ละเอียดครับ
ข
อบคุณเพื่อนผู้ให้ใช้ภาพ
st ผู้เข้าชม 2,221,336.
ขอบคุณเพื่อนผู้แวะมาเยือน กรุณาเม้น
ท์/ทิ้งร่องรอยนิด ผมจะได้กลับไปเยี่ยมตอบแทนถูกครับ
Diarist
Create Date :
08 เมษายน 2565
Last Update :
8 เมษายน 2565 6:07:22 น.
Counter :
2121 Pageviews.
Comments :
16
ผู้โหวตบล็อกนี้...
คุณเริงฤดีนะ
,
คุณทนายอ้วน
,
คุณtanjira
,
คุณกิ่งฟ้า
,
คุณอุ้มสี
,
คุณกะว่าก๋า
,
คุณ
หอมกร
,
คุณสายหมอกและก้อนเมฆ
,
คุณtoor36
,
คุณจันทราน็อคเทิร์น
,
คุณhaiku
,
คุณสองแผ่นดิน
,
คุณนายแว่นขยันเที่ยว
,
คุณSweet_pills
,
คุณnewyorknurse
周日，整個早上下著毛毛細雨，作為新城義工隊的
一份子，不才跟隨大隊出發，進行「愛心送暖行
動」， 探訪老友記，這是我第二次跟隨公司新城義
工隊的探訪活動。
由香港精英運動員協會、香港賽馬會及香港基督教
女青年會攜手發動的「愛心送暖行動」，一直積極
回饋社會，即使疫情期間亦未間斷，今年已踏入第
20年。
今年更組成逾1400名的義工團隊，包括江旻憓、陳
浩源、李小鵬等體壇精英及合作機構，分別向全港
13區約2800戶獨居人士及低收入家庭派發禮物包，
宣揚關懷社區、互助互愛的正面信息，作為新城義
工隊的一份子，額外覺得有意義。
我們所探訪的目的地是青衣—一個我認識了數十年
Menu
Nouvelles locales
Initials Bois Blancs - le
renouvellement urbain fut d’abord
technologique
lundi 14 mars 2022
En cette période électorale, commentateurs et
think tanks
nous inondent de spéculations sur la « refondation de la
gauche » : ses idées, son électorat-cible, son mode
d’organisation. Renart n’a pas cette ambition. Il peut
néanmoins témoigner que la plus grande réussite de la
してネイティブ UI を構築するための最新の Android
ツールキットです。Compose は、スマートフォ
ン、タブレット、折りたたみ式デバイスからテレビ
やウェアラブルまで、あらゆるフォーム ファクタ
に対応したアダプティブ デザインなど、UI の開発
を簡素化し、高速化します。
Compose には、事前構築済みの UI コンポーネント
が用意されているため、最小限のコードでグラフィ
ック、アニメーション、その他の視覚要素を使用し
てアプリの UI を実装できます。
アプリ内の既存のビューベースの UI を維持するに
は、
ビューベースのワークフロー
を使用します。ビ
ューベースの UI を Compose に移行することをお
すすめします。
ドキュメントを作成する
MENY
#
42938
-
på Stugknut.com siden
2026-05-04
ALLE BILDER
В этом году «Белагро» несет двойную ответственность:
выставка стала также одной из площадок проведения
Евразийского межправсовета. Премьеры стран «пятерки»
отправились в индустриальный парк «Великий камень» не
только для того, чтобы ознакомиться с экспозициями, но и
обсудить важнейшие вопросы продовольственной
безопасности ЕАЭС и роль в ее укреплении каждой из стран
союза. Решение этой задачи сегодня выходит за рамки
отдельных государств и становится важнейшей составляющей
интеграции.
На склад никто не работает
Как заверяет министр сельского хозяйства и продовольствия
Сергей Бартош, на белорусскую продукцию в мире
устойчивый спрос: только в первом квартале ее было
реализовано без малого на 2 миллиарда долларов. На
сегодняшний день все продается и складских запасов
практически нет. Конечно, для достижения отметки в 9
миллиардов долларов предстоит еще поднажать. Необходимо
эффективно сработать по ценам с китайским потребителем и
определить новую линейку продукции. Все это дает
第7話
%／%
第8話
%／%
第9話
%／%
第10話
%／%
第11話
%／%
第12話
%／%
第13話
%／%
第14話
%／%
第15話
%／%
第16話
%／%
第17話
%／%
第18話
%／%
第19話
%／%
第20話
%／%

What this task involves:
Please transcribe all of the records, keeping every line exactly as it is.

Reply to the exercise:
ละเอียดครับ
ข
อบคุณเพื่อนผู้ให้ใช้ภาพ
st ผู้เข้าชม 2,221,336.
ขอบคุณเพื่อนผู้แวะมาเยือน กรุณาเม้น
ท์/ทิ้งร่องรอยนิด ผมจะได้กลับไปเยี่ยมตอบแทนถูกครับ
Diarist
Create Date :
08 เมษายน 2565
Last Update :
8 เมษายน 2565 6:07:22 น.
Counter :
2121 Pageviews.
Comments :
16
ผู้โหวตบล็อกนี้...
คุณเริงฤดีนะ
,
คุณทนายอ้วน
,
คุณtanjira
,
คุณกิ่งฟ้า
,
คุณอุ้มสี
,
คุณกะว่าก๋า
,
คุณ
หอมกร
,
คุณสายหมอกและก้อนเมฆ
,
คุณtoor36
,
คุณจันทราน็อคเทิร์น
,
คุณhaiku
,
คุณสองแผ่นดิน
,
คุณนายแว่นขยันเที่ยว
,
คุณSweet_pills
,
คุณnewyorknurse
周日，整個早上下著毛毛細雨，作為新城義工隊的
一份子，不才跟隨大隊出發，進行「愛心送暖行
動」， 探訪老友記，這是我第二次跟隨公司新城義
工隊的探訪活動。
由香港精英運動員協會、香港賽馬會及香港基督教
女青年會攜手發動的「愛心送暖行動」，一直積極
回饋社會，即使疫情期間亦未間斷，今年已踏入第
20年。
今年更組成逾1400名的義工團隊，包括江旻憓、陳
浩源、李小鵬等體壇精英及合作機構，分別向全港
13區約2800戶獨居人士及低收入家庭派發禮物包，
宣揚關懷社區、互助互愛的正面信息，作為新城義
工隊的一份子，額外覺得有意義。
我們所探訪的目的地是青衣—一個我認識了數十年
Menu
Nouvelles locales
Initials Bois Blancs - le
renouvellement urbain fut d’abord
technologique
lundi 14 mars 2022
En cette période électorale, commentateurs et
think tanks
nous inondent de spéculations sur la « refondation de la
gauche » : ses idées, son électorat-cible, son mode
d’organisation. Renart n’a pas cette ambition. Il peut
néanmoins témoigner que la plus grande réussite de la
してネイティブ UI を構築するための最新の Android
ツールキットです。Compose は、スマートフォ
ン、タブレット、折りたたみ式デバイスからテレビ
やウェアラブルまで、あらゆるフォーム ファクタ
に対応したアダプティブ デザインなど、UI の開発
を簡素化し、高速化します。
Compose には、事前構築済みの UI コンポーネント
が用意されているため、最小限のコードでグラフィ
ック、アニメーション、その他の視覚要素を使用し
てアプリの UI を実装できます。
アプリ内の既存のビューベースの UI を維持するに
は、
ビューベースのワークフロー
を使用します。ビ
ューベースの UI を Compose に移行することをお
すすめします。
ドキュメントを作成する
MENY
#
42938
-
på Stugknut.com siden
2026-05-04
ALLE BILDER
В этом году «Белагро» несет двойную ответственность:
выставка стала также одной из площадок проведения
Евразийского межправсовета. Премьеры стран «пятерки»
отправились в индустриальный парк «Великий камень» не
только для того, чтобы ознакомиться с экспозициями, но и
обсудить важнейшие вопросы продовольственной
безопасности ЕАЭС и роль в ее укреплении каждой из стран
союза. Решение этой задачи сегодня выходит за рамки
отдельных государств и становится важнейшей составляющей
интеграции.
На склад никто не работает
Как заверяет министр сельского хозяйства и продовольствия
Сергей Бартош, на белорусскую продукцию в мире
устойчивый спрос: только в первом квартале ее было
реализовано без малого на 2 миллиарда долларов. На
сегодняшний день все продается и складских запасов
практически нет. Конечно, для достижения отметки в 9
миллиардов долларов предстоит еще поднажать. Необходимо
эффективно сработать по ценам с китайским потребителем и
определить новую линейку продукции. Все это дает
第7話
%／%
第8話
%／%
第9話
%／%
第10話
%／%
第11話
%／%
第12話
%／%
第13話
%／%
第14話
%／%
第15話
%／%
第16話
%／%
第17話
%／%
第18話
%／%
第19話
%／%
第20話
%／%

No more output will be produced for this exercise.